Corporate fraud remains a significant issue for many Nigerian manufacturing firms, particularly in large companies like Nigerian Breweries Plc. Manufacturing firms in Nigeria are often vulnerable to fraud due to weak internal controls, inadequate financial oversight, and lack of transparency in financial reporting (Akinyemi & Okafor, 2024). Nigerian Breweries Plc, a subsidiary of Heineken, is one of the largest and most influential manufacturing companies in Nigeria, with a large network of employees, suppliers, and customers. Despite its size and importance, Nigerian Breweries has experienced several instances of corporate fraud, such as procurement fraud, financial misreporting, and embezzlement of funds.

Forensic accounting is an essential tool for detecting and preventing corporate fraud in Nigerian manufacturing firms. By applying investigative accounting techniques, forensic accountants can uncover fraudulent activities and ensure that financial records are accurate and comply with regulatory standards (Adewale, 2025). Nigerian Breweries Plc, as a leading company in the manufacturing sector, has the opportunity to enhance its corporate governance and financial integrity through the use of forensic accounting practices.

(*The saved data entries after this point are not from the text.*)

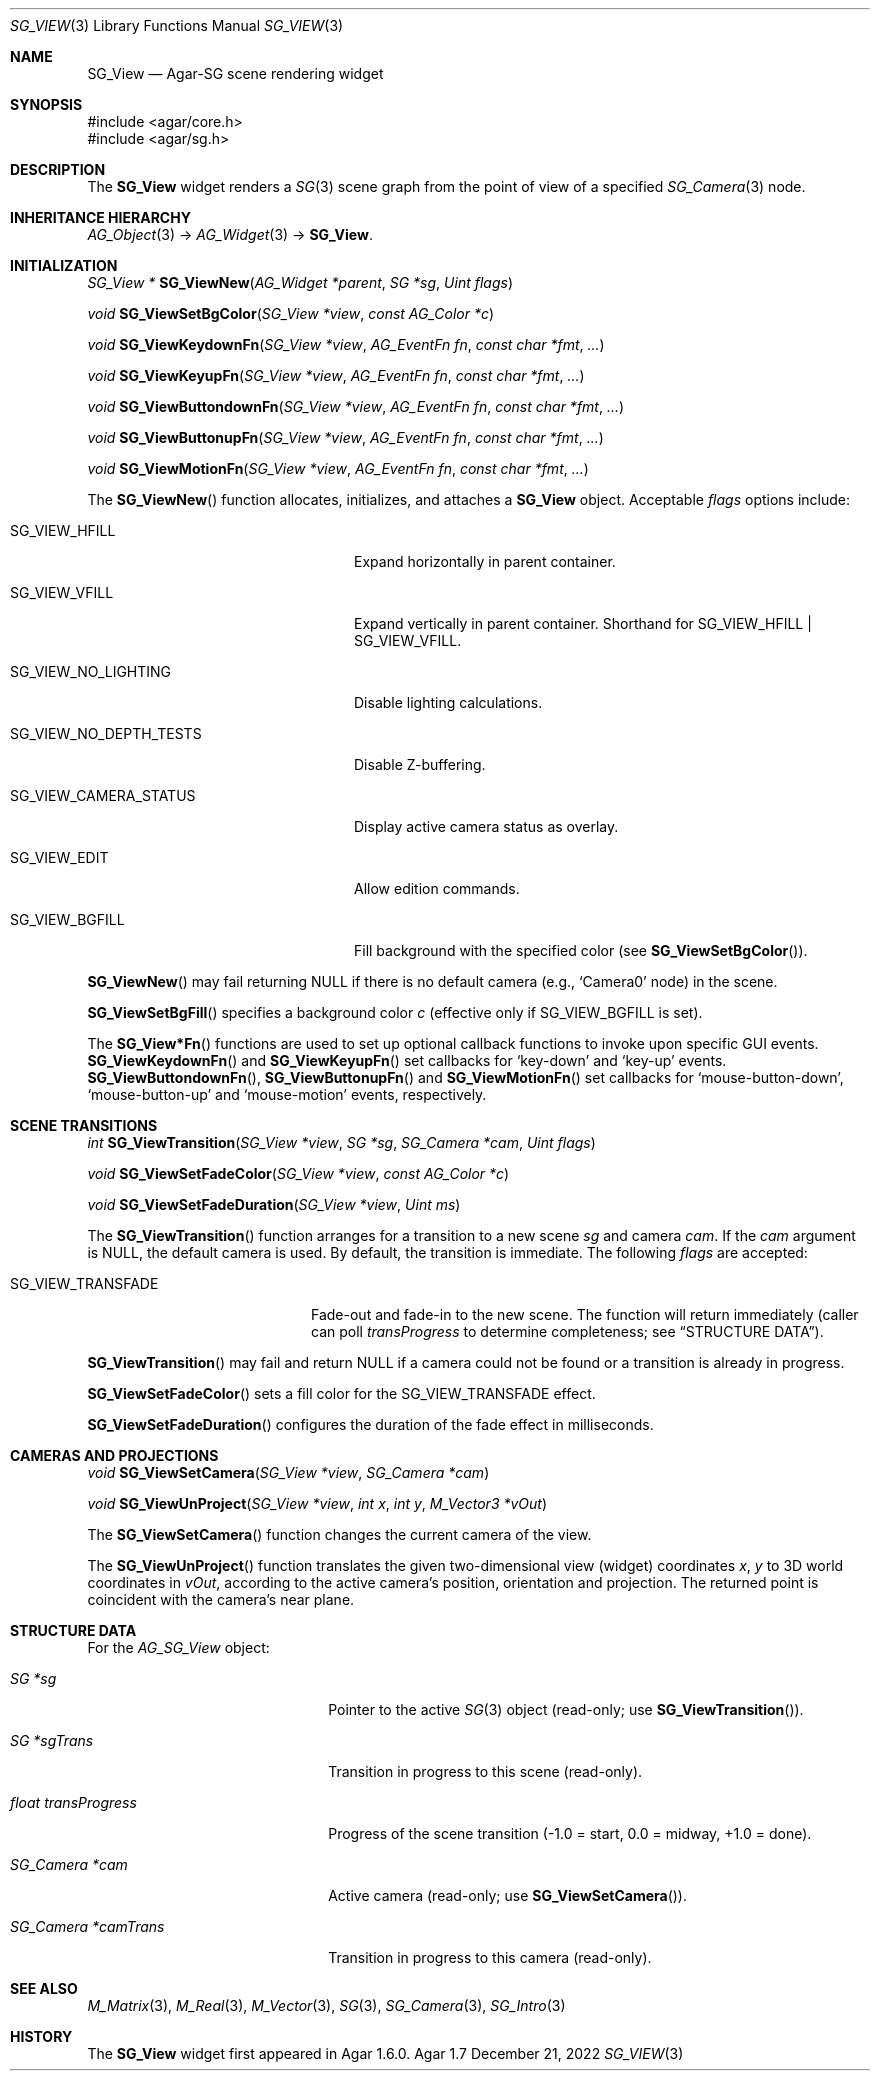 .\"
.\" Copyright (c) 2007-2022 Julien Nadeau Carriere <vedge@csoft.net>
.\"
.\" Redistribution and use in source and binary forms, with or without
.\" modification, are permitted provided that the following conditions
.\" are met:
.\" 1. Redistributions of source code must retain the above copyright
.\"    notice, this list of conditions and the following disclaimer.
.\" 2. Redistributions in binary form must reproduce the above copyright
.\"    notice, this list of conditions and the following disclaimer in the
.\"    documentation and/or other materials provided with the distribution.
.\" 
.\" THIS SOFTWARE IS PROVIDED BY THE AUTHOR ``AS IS'' AND ANY EXPRESS OR
.\" IMPLIED WARRANTIES, INCLUDING, BUT NOT LIMITED TO, THE IMPLIED
.\" WARRANTIES OF MERCHANTABILITY AND FITNESS FOR A PARTICULAR PURPOSE
.\" ARE DISCLAIMED. IN NO EVENT SHALL THE AUTHOR BE LIABLE FOR ANY DIRECT,
.\" INDIRECT, INCIDENTAL, SPECIAL, EXEMPLARY, OR CONSEQUENTIAL DAMAGES
.\" (INCLUDING BUT NOT LIMITED TO, PROCUREMENT OF SUBSTITUTE GOODS OR
.\" SERVICES; LOSS OF USE, DATA, OR PROFITS; OR BUSINESS INTERRUPTION)
.\" HOWEVER CAUSED AND ON ANY THEORY OF LIABILITY, WHETHER IN CONTRACT,
.\" STRICT LIABILITY, OR TORT (INCLUDING NEGLIGENCE OR OTHERWISE) ARISING
.\" IN ANY WAY OUT OF THE USE OF THIS SOFTWARE EVEN IF ADVISED OF THE
.\" POSSIBILITY OF SUCH DAMAGE.
.\"
.Dd December 21, 2022
.Dt SG_VIEW 3
.Os Agar 1.7
.Sh NAME
.Nm SG_View
.Nd Agar-SG scene rendering widget
.Sh SYNOPSIS
.Bd -literal
#include <agar/core.h>
#include <agar/sg.h>
.Ed
.Sh DESCRIPTION
The
.Nm
widget renders a
.Xr SG 3
scene graph from the point of view of a specified
.Xr SG_Camera 3
node.
.Sh INHERITANCE HIERARCHY
.Xr AG_Object 3 ->
.Xr AG_Widget 3 ->
.Nm .
.Sh INITIALIZATION
.nr nS 1
.Ft "SG_View *"
.Fn SG_ViewNew "AG_Widget *parent" "SG *sg" "Uint flags"
.Pp
.Ft "void"
.Fn SG_ViewSetBgColor "SG_View *view" "const AG_Color *c"
.Pp
.Ft "void"
.Fn SG_ViewKeydownFn "SG_View *view" "AG_EventFn fn" "const char *fmt" "..."
.Pp
.Ft "void"
.Fn SG_ViewKeyupFn "SG_View *view" "AG_EventFn fn" "const char *fmt" "..."
.Pp
.Ft "void"
.Fn SG_ViewButtondownFn "SG_View *view" "AG_EventFn fn" "const char *fmt" "..."
.Pp
.Ft "void"
.Fn SG_ViewButtonupFn "SG_View *view" "AG_EventFn fn" "const char *fmt" "..."
.Pp
.Ft "void"
.Fn SG_ViewMotionFn "SG_View *view" "AG_EventFn fn" "const char *fmt" "..."
.Pp
.nr nS 0
The
.Fn SG_ViewNew
function allocates, initializes, and attaches a
.Nm
object.
Acceptable
.Fa flags
options include:
.Bl -tag -width "SG_VIEW_NO_DEPTH_TEST "
.It SG_VIEW_HFILL
Expand horizontally in parent container.
.It SG_VIEW_VFILL
Expand vertically in parent container.
Shorthand for
.Dv SG_VIEW_HFILL | SG_VIEW_VFILL .
.It SG_VIEW_NO_LIGHTING
Disable lighting calculations.
.It SG_VIEW_NO_DEPTH_TESTS
Disable Z-buffering.
.It SG_VIEW_CAMERA_STATUS
Display active camera status as overlay.
.It SG_VIEW_EDIT
Allow edition commands.
.It SG_VIEW_BGFILL
Fill background with the specified color (see
.Fn SG_ViewSetBgColor ) .
.El
.Pp
.Fn SG_ViewNew
may fail returning NULL if there is no default camera (e.g.,
.Sq Camera0
node) in the scene.
.Pp
.Fn SG_ViewSetBgFill
specifies a background color
.Fa c
(effective only if
.Dv SG_VIEW_BGFILL
is set).
.Pp
The
.Fn SG_View*Fn
functions are used to set up optional callback functions to invoke upon
specific GUI events.
.Fn SG_ViewKeydownFn
and
.Fn SG_ViewKeyupFn
set callbacks for
.Sq key-down
and
.Sq key-up
events.
.Fn SG_ViewButtondownFn ,
.Fn SG_ViewButtonupFn
and
.Fn SG_ViewMotionFn
set callbacks for
.Sq mouse-button-down ,
.Sq mouse-button-up
and
.Sq mouse-motion
events, respectively.
.Sh SCENE TRANSITIONS
.nr nS 1
.Ft "int"
.Fn SG_ViewTransition "SG_View *view" "SG *sg" "SG_Camera *cam" "Uint flags"
.Pp
.Ft "void"
.Fn SG_ViewSetFadeColor "SG_View *view" "const AG_Color *c"
.Pp
.Ft "void"
.Fn SG_ViewSetFadeDuration "SG_View *view" "Uint ms"
.Pp
.nr nS 0
The
.Fn SG_ViewTransition
function arranges for a transition to a new scene
.Fa sg
and camera
.Fa cam .
If the
.Fa cam
argument is NULL, the default camera is used.
By default, the transition is immediate.
The following
.Fa flags
are accepted:
.Bl -tag -width "SG_VIEW_TRANSFADE "
.It SG_VIEW_TRANSFADE
Fade-out and fade-in to the new scene.
The function will return immediately (caller can poll
.Va transProgress
to determine completeness; see
.Dq STRUCTURE DATA ) .
.El
.Pp
.Fn SG_ViewTransition
may fail and return NULL if a camera could not be found or
a transition is already in progress.
.Pp
.Fn SG_ViewSetFadeColor
sets a fill color for the
.Dv SG_VIEW_TRANSFADE
effect.
.Pp
.Fn SG_ViewSetFadeDuration
configures the duration of the fade effect in milliseconds.
.Sh CAMERAS AND PROJECTIONS
.nr nS 1
.Ft "void"
.Fn SG_ViewSetCamera "SG_View *view" "SG_Camera *cam"
.Pp
.Ft "void"
.Fn SG_ViewUnProject "SG_View *view" "int x" "int y" "M_Vector3 *vOut"
.Pp
.nr nS 0
The
.Fn SG_ViewSetCamera
function changes the current camera of the view.
.Pp
The
.Fn SG_ViewUnProject
function translates the given two-dimensional view (widget) coordinates
.Fa x ,
.Fa y
to 3D world coordinates in
.Fa vOut ,
according to the active camera's position, orientation and projection.
The returned point is coincident with the camera's near plane.
.Sh STRUCTURE DATA
For the
.Ft AG_SG_View
object:
.Bl -tag -width "float transProgress "
.It Ft SG *sg
Pointer to the active
.Xr SG 3
object (read-only; use
.Fn SG_ViewTransition ) .
.It Ft SG *sgTrans
Transition in progress to this scene (read-only).
.It Ft float transProgress
Progress of the scene transition (-1.0 = start, 0.0 = midway, +1.0 = done).
.It Ft SG_Camera *cam
Active camera (read-only; use
.Fn SG_ViewSetCamera ) .
.It Ft SG_Camera *camTrans
Transition in progress to this camera (read-only).
.El
.Sh SEE ALSO
.Xr M_Matrix 3 ,
.Xr M_Real 3 ,
.Xr M_Vector 3 ,
.Xr SG 3 ,
.Xr SG_Camera 3 ,
.Xr SG_Intro 3
.Sh HISTORY
The
.Nm
widget first appeared in Agar 1.6.0.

This study aims to assess the impact of forensic accounting on reducing corporate fraud in Nigerian Breweries Plc by examining how forensic accounting techniques are applied to detect, investigate, and prevent fraud within the company.

Statement of the Problem

Corporate fraud in Nigerian manufacturing firms, particularly in Nigerian Breweries Plc, has led to financial losses, reputational damage, and a decline in stakeholder trust (Akinyemi & Okafor, 2024). Despite efforts to improve financial oversight and governance, instances of procurement fraud, financial misreporting, and embezzlement continue to persist. The lack of effective forensic accounting practices in detecting and preventing corporate fraud has contributed to these ongoing issues. Without proper forensic accounting measures, fraudulent activities go undetected, further exacerbating the problem of corporate fraud.

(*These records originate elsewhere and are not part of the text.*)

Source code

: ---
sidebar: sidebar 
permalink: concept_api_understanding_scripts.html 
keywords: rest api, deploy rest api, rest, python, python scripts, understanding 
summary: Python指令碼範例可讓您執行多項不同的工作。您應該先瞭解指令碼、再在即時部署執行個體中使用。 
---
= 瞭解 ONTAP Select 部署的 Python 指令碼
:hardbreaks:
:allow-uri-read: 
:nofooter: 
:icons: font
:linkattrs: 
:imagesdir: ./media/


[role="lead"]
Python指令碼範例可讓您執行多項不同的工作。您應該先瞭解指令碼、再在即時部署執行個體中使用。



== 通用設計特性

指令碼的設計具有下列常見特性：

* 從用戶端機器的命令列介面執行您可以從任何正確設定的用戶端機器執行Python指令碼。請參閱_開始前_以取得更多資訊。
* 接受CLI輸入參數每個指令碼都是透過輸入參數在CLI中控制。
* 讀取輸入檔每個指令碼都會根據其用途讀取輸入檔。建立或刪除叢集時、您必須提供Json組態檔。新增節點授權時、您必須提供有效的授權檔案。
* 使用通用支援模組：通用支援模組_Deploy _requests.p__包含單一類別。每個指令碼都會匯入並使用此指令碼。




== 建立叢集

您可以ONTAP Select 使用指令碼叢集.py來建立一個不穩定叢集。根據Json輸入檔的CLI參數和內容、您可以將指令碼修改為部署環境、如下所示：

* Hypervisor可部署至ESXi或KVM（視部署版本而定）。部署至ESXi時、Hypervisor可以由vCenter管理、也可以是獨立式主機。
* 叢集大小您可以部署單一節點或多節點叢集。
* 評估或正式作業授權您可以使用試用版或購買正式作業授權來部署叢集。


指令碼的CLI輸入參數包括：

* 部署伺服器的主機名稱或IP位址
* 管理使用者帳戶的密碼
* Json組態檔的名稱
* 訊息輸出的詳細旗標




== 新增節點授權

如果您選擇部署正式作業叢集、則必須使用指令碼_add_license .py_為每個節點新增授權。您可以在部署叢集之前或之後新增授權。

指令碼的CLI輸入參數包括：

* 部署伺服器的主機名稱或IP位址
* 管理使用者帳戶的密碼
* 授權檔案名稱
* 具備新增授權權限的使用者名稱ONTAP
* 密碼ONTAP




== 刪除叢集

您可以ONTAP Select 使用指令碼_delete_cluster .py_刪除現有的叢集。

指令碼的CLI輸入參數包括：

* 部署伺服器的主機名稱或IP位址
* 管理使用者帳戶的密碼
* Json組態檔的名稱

This study seeks to explore the role of forensic accounting in reducing corporate fraud in Nigerian Breweries Plc and assess how these practices contribute to improving financial integrity and corporate governance within the company.

Objectives of the Study

  1. To assess the impact of forensic accounting on reducing corporate fraud in Nigerian Breweries Plc.

  2. To evaluate the effectiveness of forensic accounting practices in detecting and investigating fraudulent activities in Nigerian Breweries Plc.

  3. To identify the challenges Nigerian Breweries Plc faces in implementing forensic accounting practices to prevent corporate fraud.

Research Questions

  1. How effective is forensic accounting in reducing corporate fraud in Nigerian Breweries Plc?

  2. What impact do forensic accounting practices have on detecting fraudulent activities in Nigerian Breweries Plc?

  3. What challenges does Nigerian Breweries Plc face in implementing forensic accounting practices to prevent corporate fraud?

Research Hypotheses

  1. Forensic accounting significantly reduces corporate fraud in Nigerian Breweries Plc.

  2. Forensic accounting practices significantly improve the detection of corporate fraud in Nigerian Breweries Plc.

  3. The challenges faced by Nigerian Breweries Plc in implementing forensic accounting practices significantly affect the reduction of corporate fraud.

Scope and Limitations of the Study

This study will focus on Nigerian Breweries Plc, specifically investigating how forensic accounting practices are applied to reduce corporate fraud within the company. The study will examine the use of forensic accounting tools to detect, investigate, and prevent fraud in areas such as procurement and financial reporting. The study is limited to Nigerian Breweries Plc and may not be applicable to other manufacturing companies in Nigeria.

The main limitation is the potential difficulty in obtaining detailed internal financial data due to confidentiality and security concerns. Additionally, the study will rely on interviews and secondary data, which may not fully reflect all aspects of corporate fraud detection and prevention.

Definitions of Terms

  1. Forensic Accounting: The application of accounting principles to investigate and detect fraud, financial misconduct, and irregularities (Adewale, 2025).

  2. Corporate Fraud: The act of financial misconduct or fraudulent activities, such as embezzlement, procurement fraud, or financial misreporting, within an organization (Akinyemi & Okafor, 2024).

  3. Nigerian Breweries Plc: A leading Nigerian manufacturing company, primarily engaged in the production of beverages and food products, including soft drinks and dairy products.